Stiamo entrando in una nuova fase, un periodo in cui l’editoria inizia a riscattarsi dalla posizione di debolezza che l’aveva caratterizzata nello scorso decennio. Si inizia a intravedere la fattibilità di alcune manovre correttive, che mettano gli editori nella condizione di monetizzare, almeno parzialmente, il flusso di traffico che progressivamente converge su web. L’atteggiamento è ormai mutato, sia per la disponibilità di piattaforme tecnologiche più sofisticate, più adattabili, in grado di personalizzare i profili di accesso, sia per l’impulso che è stato impresso dalla logica a pagamento grazie alla diffusine di copie digitali distribuite attraverso edicole digitali, vedi AppleStore, fruibili via tablet, iPad in primis, e smartphone.

Per alcuni questo si è tradotto in una razionalizzazione dell’offerta, cercando di mettere a punto una strategia complessiva coerente con una sostenibilità economica. Chi diceva che mai e poi mai la stampa generalista avrebbe sposato la causa del paywall si sbagliava. Da un punto di vista commerciale avere in portafoglio un prodotto digitale a pagamento ha in qualche misura aiutato a re-inventare l’intero spettro della proposta editorial. Nello stesso tempo si è messa in gioco la capacità di accelerare la migrazione carta-digitale mantenendo intatto il valore economico di quest’ultima componente. Ai lettori della carta stampata, pubblico pagante, viene concesso il diritto ad accedere all’intera gamma di contenuti – declinata nelle più diverse forme – senza chiedere alcun esborso aggiuntivo. Significa lanciare un messaggio importante, ovvero che chi paga può avere accesso ovunque e comunque. Ma a questo punto diventa importante comprendere che il lettore che accetta di contribuire economicamente alla produzione delle informazioni vuole un trattamento differenziato.

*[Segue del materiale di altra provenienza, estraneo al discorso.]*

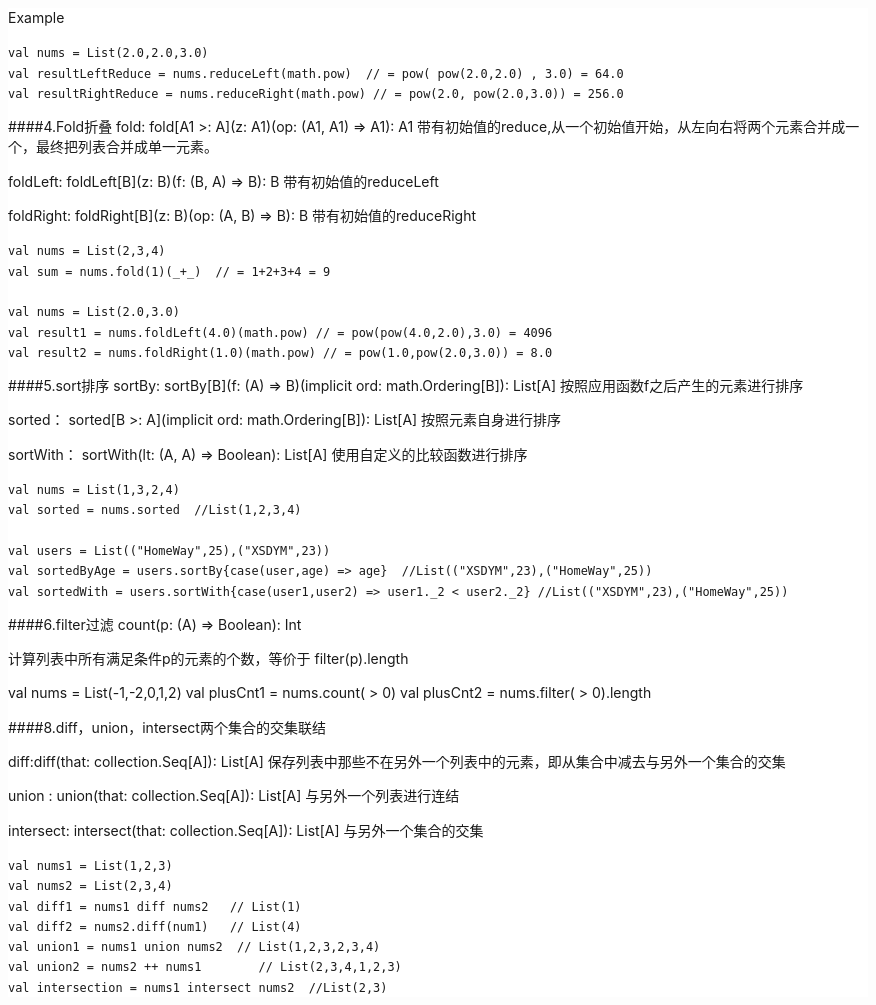 Example
	
	val nums = List(2.0,2.0,3.0)  
	val resultLeftReduce = nums.reduceLeft(math.pow)  // = pow( pow(2.0,2.0) , 3.0) = 64.0  
	val resultRightReduce = nums.reduceRight(math.pow) // = pow(2.0, pow(2.0,3.0)) = 256.0

####4.Fold折叠
fold: fold[A1 >: A](z: A1)(op: (A1, A1) ⇒ A1): A1 带有初始值的reduce,从一个初始值开始，从左向右将两个元素合并成一个，最终把列表合并成单一元素。

foldLeft: foldLeft[B](z: B)(f: (B, A) ⇒ B): B 带有初始值的reduceLeft

foldRight: foldRight[B](z: B)(op: (A, B) ⇒ B): B 带有初始值的reduceRight

	val nums = List(2,3,4)  
	val sum = nums.fold(1)(_+_)  // = 1+2+3+4 = 9  
	  
	val nums = List(2.0,3.0)  
	val result1 = nums.foldLeft(4.0)(math.pow) // = pow(pow(4.0,2.0),3.0) = 4096  
	val result2 = nums.foldRight(1.0)(math.pow) // = pow(1.0,pow(2.0,3.0)) = 8.0    

####5.sort排序
sortBy: sortBy[B](f: (A) ⇒ B)(implicit ord: math.Ordering[B]): List[A] 按照应用函数f之后产生的元素进行排序

sorted： sorted[B >: A](implicit ord: math.Ordering[B]): List[A] 按照元素自身进行排序

sortWith： sortWith(lt: (A, A) ⇒ Boolean): List[A] 使用自定义的比较函数进行排序

	val nums = List(1,3,2,4)  
	val sorted = nums.sorted  //List(1,2,3,4)  
	  
	val users = List(("HomeWay",25),("XSDYM",23))  
	val sortedByAge = users.sortBy{case(user,age) => age}  //List(("XSDYM",23),("HomeWay",25))  
	val sortedWith = users.sortWith{case(user1,user2) => user1._2 < user2._2} //List(("XSDYM",23),("HomeWay",25)) 

####6.filter过滤
count(p: (A) ⇒ Boolean): Int

计算列表中所有满足条件p的元素的个数，等价于 filter(p).length

val nums = List(-1,-2,0,1,2) val plusCnt1 = nums.count( > 0) val plusCnt2 = nums.filter( > 0).length 

####8.diff，union，intersect两个集合的交集联结

diff:diff(that: collection.Seq[A]): List[A] 保存列表中那些不在另外一个列表中的元素，即从集合中减去与另外一个集合的交集

union : union(that: collection.Seq[A]): List[A] 与另外一个列表进行连结

intersect: intersect(that: collection.Seq[A]): List[A] 与另外一个集合的交集
	
	val nums1 = List(1,2,3)  
	val nums2 = List(2,3,4)  
	val diff1 = nums1 diff nums2   // List(1)  
	val diff2 = nums2.diff(num1)   // List(4)  
	val union1 = nums1 union nums2  // List(1,2,3,2,3,4)  
	val union2 = nums2 ++ nums1        // List(2,3,4,1,2,3)  
	val intersection = nums1 intersect nums2  //List(2,3)  
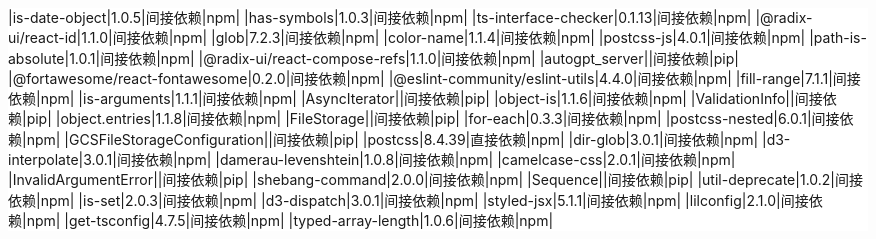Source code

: |is-date-object|1.0.5|间接依赖|npm|
|has-symbols|1.0.3|间接依赖|npm|
|ts-interface-checker|0.1.13|间接依赖|npm|
|@radix-ui/react-id|1.1.0|间接依赖|npm|
|glob|7.2.3|间接依赖|npm|
|color-name|1.1.4|间接依赖|npm|
|postcss-js|4.0.1|间接依赖|npm|
|path-is-absolute|1.0.1|间接依赖|npm|
|@radix-ui/react-compose-refs|1.1.0|间接依赖|npm|
|autogpt_server||间接依赖|pip|
|@fortawesome/react-fontawesome|0.2.0|间接依赖|npm|
|@eslint-community/eslint-utils|4.4.0|间接依赖|npm|
|fill-range|7.1.1|间接依赖|npm|
|is-arguments|1.1.1|间接依赖|npm|
|AsyncIterator||间接依赖|pip|
|object-is|1.1.6|间接依赖|npm|
|ValidationInfo||间接依赖|pip|
|object.entries|1.1.8|间接依赖|npm|
|FileStorage||间接依赖|pip|
|for-each|0.3.3|间接依赖|npm|
|postcss-nested|6.0.1|间接依赖|npm|
|GCSFileStorageConfiguration||间接依赖|pip|
|postcss|8.4.39|直接依赖|npm|
|dir-glob|3.0.1|间接依赖|npm|
|d3-interpolate|3.0.1|间接依赖|npm|
|damerau-levenshtein|1.0.8|间接依赖|npm|
|camelcase-css|2.0.1|间接依赖|npm|
|InvalidArgumentError||间接依赖|pip|
|shebang-command|2.0.0|间接依赖|npm|
|Sequence||间接依赖|pip|
|util-deprecate|1.0.2|间接依赖|npm|
|is-set|2.0.3|间接依赖|npm|
|d3-dispatch|3.0.1|间接依赖|npm|
|styled-jsx|5.1.1|间接依赖|npm|
|lilconfig|2.1.0|间接依赖|npm|
|get-tsconfig|4.7.5|间接依赖|npm|
|typed-array-length|1.0.6|间接依赖|npm|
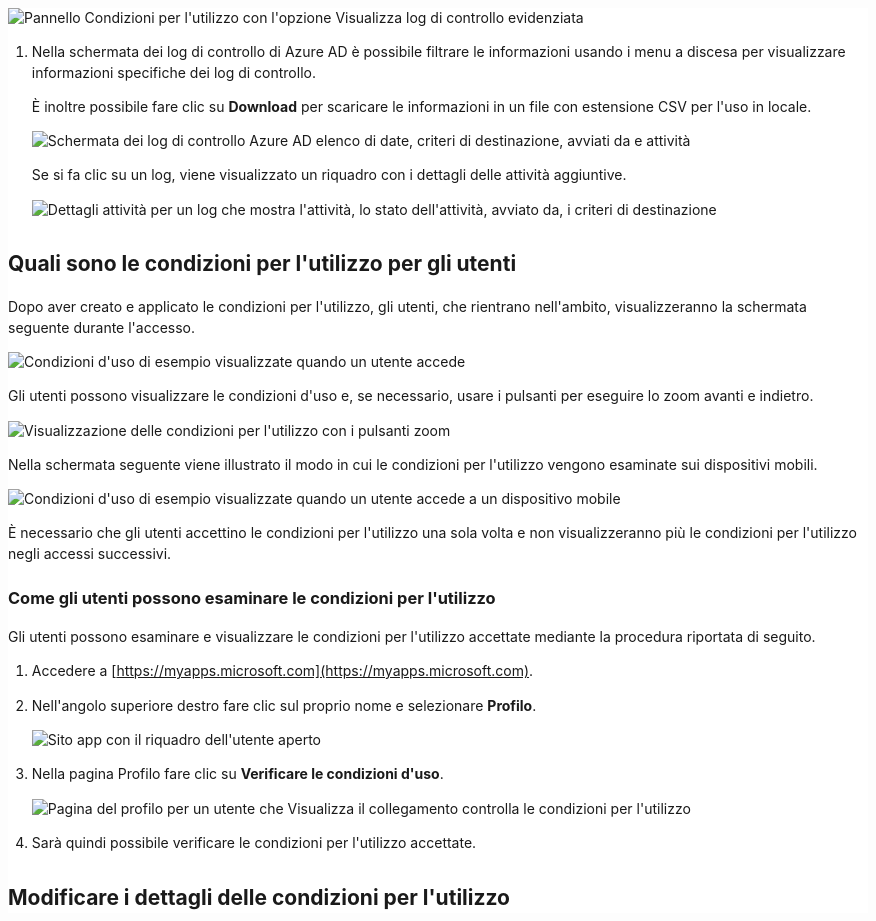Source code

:    ![Pannello Condizioni per l'utilizzo con l'opzione Visualizza log di controllo evidenziata](./media/terms-of-use/audit-tou.png)

1. Nella schermata dei log di controllo di Azure AD è possibile filtrare le informazioni usando i menu a discesa per visualizzare informazioni specifiche dei log di controllo.

   È inoltre possibile fare clic su **Download** per scaricare le informazioni in un file con estensione CSV per l'uso in locale.

   ![Schermata dei log di controllo Azure AD elenco di date, criteri di destinazione, avviati da e attività](./media/terms-of-use/audit-logs-tou.png)

   Se si fa clic su un log, viene visualizzato un riquadro con i dettagli delle attività aggiuntive.

   ![Dettagli attività per un log che mostra l'attività, lo stato dell'attività, avviato da, i criteri di destinazione](./media/terms-of-use/audit-log-activity-details.png)

## <a name="what-terms-of-use-looks-like-for-users"></a>Quali sono le condizioni per l'utilizzo per gli utenti

Dopo aver creato e applicato le condizioni per l'utilizzo, gli utenti, che rientrano nell'ambito, visualizzeranno la schermata seguente durante l'accesso.

![Condizioni d'uso di esempio visualizzate quando un utente accede](./media/terms-of-use/user-tou.png)

Gli utenti possono visualizzare le condizioni d'uso e, se necessario, usare i pulsanti per eseguire lo zoom avanti e indietro.

![Visualizzazione delle condizioni per l'utilizzo con i pulsanti zoom](./media/terms-of-use/zoom-buttons.png)

Nella schermata seguente viene illustrato il modo in cui le condizioni per l'utilizzo vengono esaminate sui dispositivi mobili.

![Condizioni d'uso di esempio visualizzate quando un utente accede a un dispositivo mobile](./media/terms-of-use/mobile-tou.png)

È necessario che gli utenti accettino le condizioni per l'utilizzo una sola volta e non visualizzeranno più le condizioni per l'utilizzo negli accessi successivi.

### <a name="how-users-can-review-their-terms-of-use"></a>Come gli utenti possono esaminare le condizioni per l'utilizzo

Gli utenti possono esaminare e visualizzare le condizioni per l'utilizzo accettate mediante la procedura riportata di seguito.

1. Accedere a [https://myapps.microsoft.com](https://myapps.microsoft.com).
1. Nell'angolo superiore destro fare clic sul proprio nome e selezionare **Profilo**.

   ![Sito app con il riquadro dell'utente aperto](./media/terms-of-use/tou14.png)

1. Nella pagina Profilo fare clic su **Verificare le condizioni d'uso**.

   ![Pagina del profilo per un utente che Visualizza il collegamento controlla le condizioni per l'utilizzo](./media/terms-of-use/tou13a.png)

1. Sarà quindi possibile verificare le condizioni per l'utilizzo accettate.

## <a name="edit-terms-of-use-details"></a>Modificare i dettagli delle condizioni per l'utilizzo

Per tutti coloro che hanno scelto o sceglieranno di introdurre una qualche forma di accesso a pagamento dovrebbe diventare prassi comune prevedere due tipologie di visualizzazione: una versione minimalista, che non deprima comunque il flusso di traffico generato, e una versione a valore aggiunto che possa dare al lettore la sensazione di essere un utente privilegiato.

Non esistono ricette uniche. Sono state sinora avanzate le più varie sperimentazioni e questo processo potrà portare a nuove e originali proposte. Il nuovo approccio alla lettura che si determina su internet, meno verticale e più orizzontale – ovvero una lettura che difficilmente si limita al singolo giornale, così come avveniva per la carta stampata, ma che si avvicina a una sorta di zapping editoriale- dovrebbe essere seriamente analizzato. Più persone potrebbero essere pronte a spendere una manciata di euro se la sottoscrizione consentisse l’accesso multiplo a più testate. Non a prodotti dello stesso gruppo, questa è una prerogativa del tutto insufficiente, ma a prodotti di gruppi diversi. Una condizione di questo tipo esige però un accordo tra editori differenti che dovrebbero convenire sulla spartizione di un canone di abbonamento abilitante l’accesso a più risorse editoriali. Pura follia? Un esempio arriva dalla piccola Slovacchia, un paese di soli 5 milioni di abitanti. L’operazione, avviata, racconta ken Doctor – ha ottenuto la convergenza dei più importanti editori dell’area. Risultato? Un paywall generalizzato i cui ricavi vengono distribuiti equamente a tutti partecipanti. Per un singolo pagamento mensile Piano Media prevede accesso a nove differenti siti. Le tariffe sono differenziate in base alla frequenza: 0,99 euro/giorno, 2,90 euro/mese, 29 euro/anno. Cifre molto basse, come si vede. Un criterio che aiuta l’obiettivo di puntare, non a una elite, ma un pubblico di massa. Una sorta di edicola digitale nazionale. Giornali senza barriere che capitalizzano i propri ritorni di investimento su un pubblico differenziato.